■ What to work on: From the line with "prezidento B. Obamos rinkimų štabas analizavo" through the line with "tikru atveju, ir tik tada, jei prognozuojamas", repeat the entries verbatim, both end lines included, and add nothing.

[Dataset entries Boundary: Start]

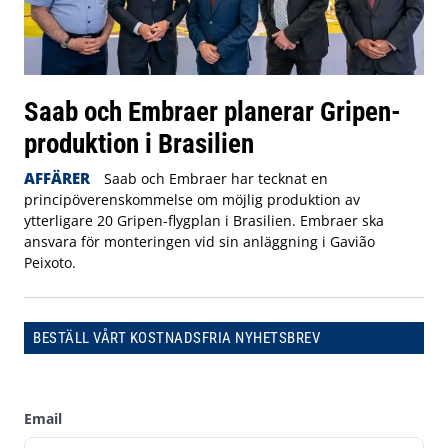
Saab och Embraer planerar Gripen-
produktion i Brasilien
AFFÄRER
Saab och Embraer har tecknat en
principöverenskommelse om möjlig produktion av
ytterligare 20 Gripen-flygplan i Brasilien. Embraer ska
ansvara för monteringen vid sin anläggning i Gavião
Peixoto.
BESTÄLL VÅRT KOSTNADSFRIA NYHETSBREV
Email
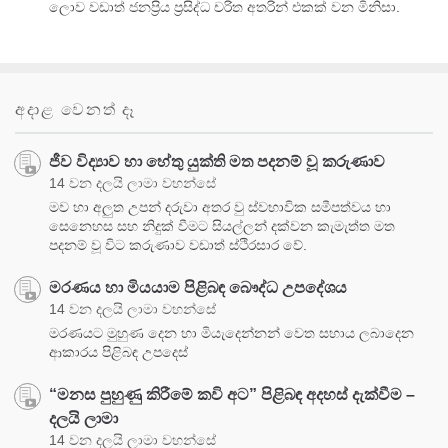
ලොව වඩාත් ජනප්‍රිය ප්‍රසිද්ධ චරිත අතරින් එකක් වන මිනිසා.
අදාළ වෙනත් දෑ
ජීව විද්‍යාව හා හේතු යුක්ති මත පදනම් වූ කරුණාව
14 වන දලයි ලාමා වහන්සේ
මව හා අලුත උපන් දරුවා අතර වු ස්වභාවික සමීපත්වය හා
සෙනෙහස සහ නිදුක් වීමට සියල්ලන් දක්වන කැමැත්ත මත
පදනම් වූ විට කරුණාව වඩාත් ස්ථිරසාර වේ.
මරණය හා මියයාම පිළිබඳ බෞද්ධ උපදේශය
14 වන දලයි ලාමා වහන්සේ
මරණයට මුහුණ දෙන හා මියැදෙන්නන් වෙත සහාය ලබාදෙන
ආකාරය පිළිබඳ උපදෙස්
“මනස පුහුණු කිරීමේ කවි අට” පිළිබඳ අදහස් දැක්වීම –
දලයි ලාමා
14 වන දලයි ලාමා වහන්සේ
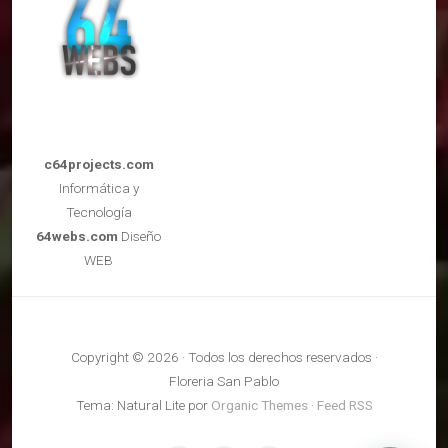
c64projects.com
Informática y
Tecnología
64webs.com
Diseño
WEB
Copyright © 2026 · Todos los derechos reservados ·
Floreria San Pablo
Tema: Natural Lite por
Organic Themes
·
Feed RSS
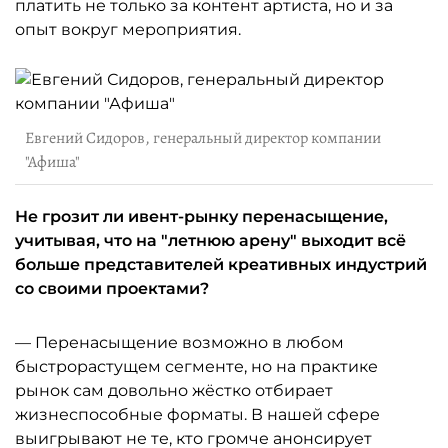
платить не только за контент артиста, но и за
опыт вокруг мероприятия.
Евгений Сидоров, генеральный директор компании
"Афиша"
Не грозит ли ивент-рынку перенасыщение,
учитывая, что на "летнюю арену" выходит всё
больше представителей креативных индустрий
со своими проектами?
— Перенасыщение возможно в любом
быстрорастущем сегменте, но на практике
рынок сам довольно жёстко отбирает
жизнеспособные форматы. В нашей сфере
выигрывают не те, кто громче анонсирует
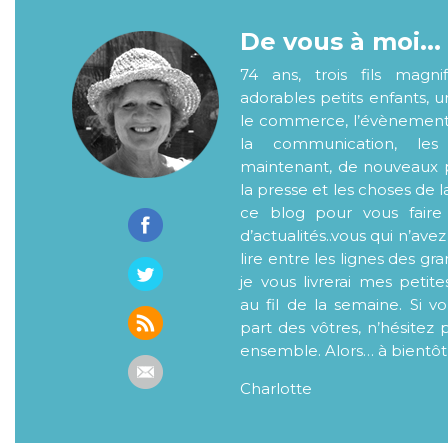
De vous à moi...
74 ans, trois fils magni
adorables petits enfants, 
le commerce, l’évènementiel
la communication, les
maintenant, de nouveaux p
la presse et les choses de l
ce blog pour vous faire
d’actualités..vous qui n’ave
lire entre les lignes des gr
je vous livrerai mes petite
au fil de la semaine. Si v
part des vôtres, n’hésitez 
ensemble. Alors… à bientôt
Charlotte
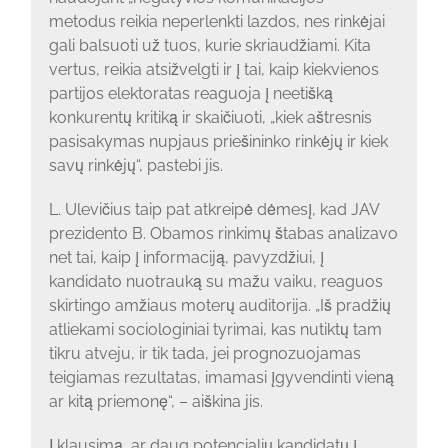
metodus reikia neperlenkti lazdos, nes rinkėjai
gali balsuoti už tuos, kurie skriaudžiami. Kita
vertus, reikia atsižvelgti ir į tai, kaip kiekvienos
partijos elektoratas reaguoja į neetišką
konkurentų kritiką ir skaičiuoti, „kiek aštresnis
pasisakymas nupjaus priešininko rinkėjų ir kiek
savų rinkėjų“, pastebi jis.
L. Ulevičius taip pat atkreipė dėmesį, kad JAV
prezidento B. Obamos rinkimų štabas analizavo
net tai, kaip į informaciją, pavyzdžiui, į
kandidato nuotrauką su mažu vaiku, reaguos
skirtingo amžiaus moterų auditorija. „Iš pradžių
atliekami sociologiniai tyrimai, kas nutiktų tam
tikru atveju, ir tik tada, jei prognozuojamas
teigiamas rezultatas, imamasi įgyvendinti vieną
ar kitą priemonę“, – aiškina jis.
Į klausimą, ar daug potencialių kandidatų į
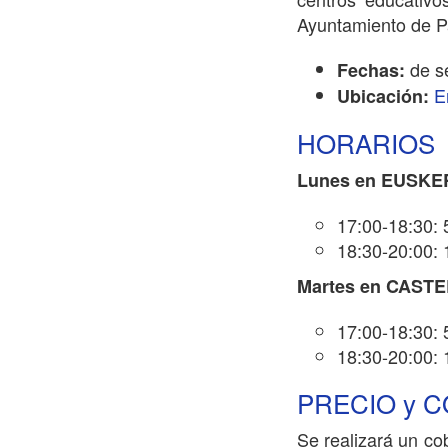
Ayuntamiento de P
de s
Fechas:
E
Ubicación:
HORARIOS
Lunes en EUSKE
17:00-18:30: 
18:30-20:00: 
Martes en CAST
17:00-18:30: 
18:30-20:00: 
PRECIO y 
Se realizará un co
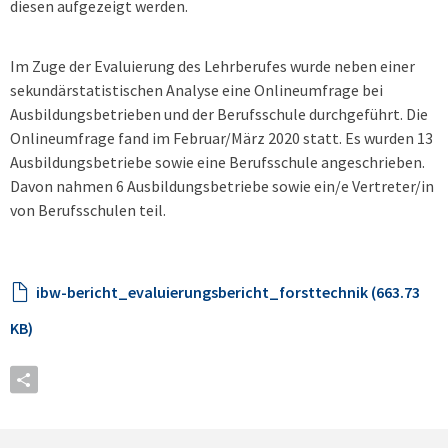
diesen aufgezeigt werden.
Im Zuge der Evaluierung des Lehrberufes wurde neben einer
sekundärstatistischen Analyse eine Onlineumfrage bei
Ausbildungsbetrieben und der Berufsschule durchgeführt. Die
Onlineumfrage fand im Februar/März 2020 statt. Es wurden 13
Ausbildungsbetriebe sowie eine Berufsschule angeschrieben.
Davon nahmen 6 Ausbildungsbetriebe sowie ein/e Vertreter/in
von Berufsschulen teil.
ibw-bericht_evaluierungsbericht_forsttechnik (663.73
KB)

[Dataset entries Boundary: End]

■ Exercise response:
prezidento B. Obamos rinkimų štabas analizavo
net tai, kaip į informaciją, pavyzdžiui, į
kandidato nuotrauką su mažu vaiku, reaguos
skirtingo amžiaus moterų auditorija. „Iš pradžių
atliekami sociologiniai tyrimai, kas nutiktų tam
tikru atveju, ir tik tada, jei prognozuojamas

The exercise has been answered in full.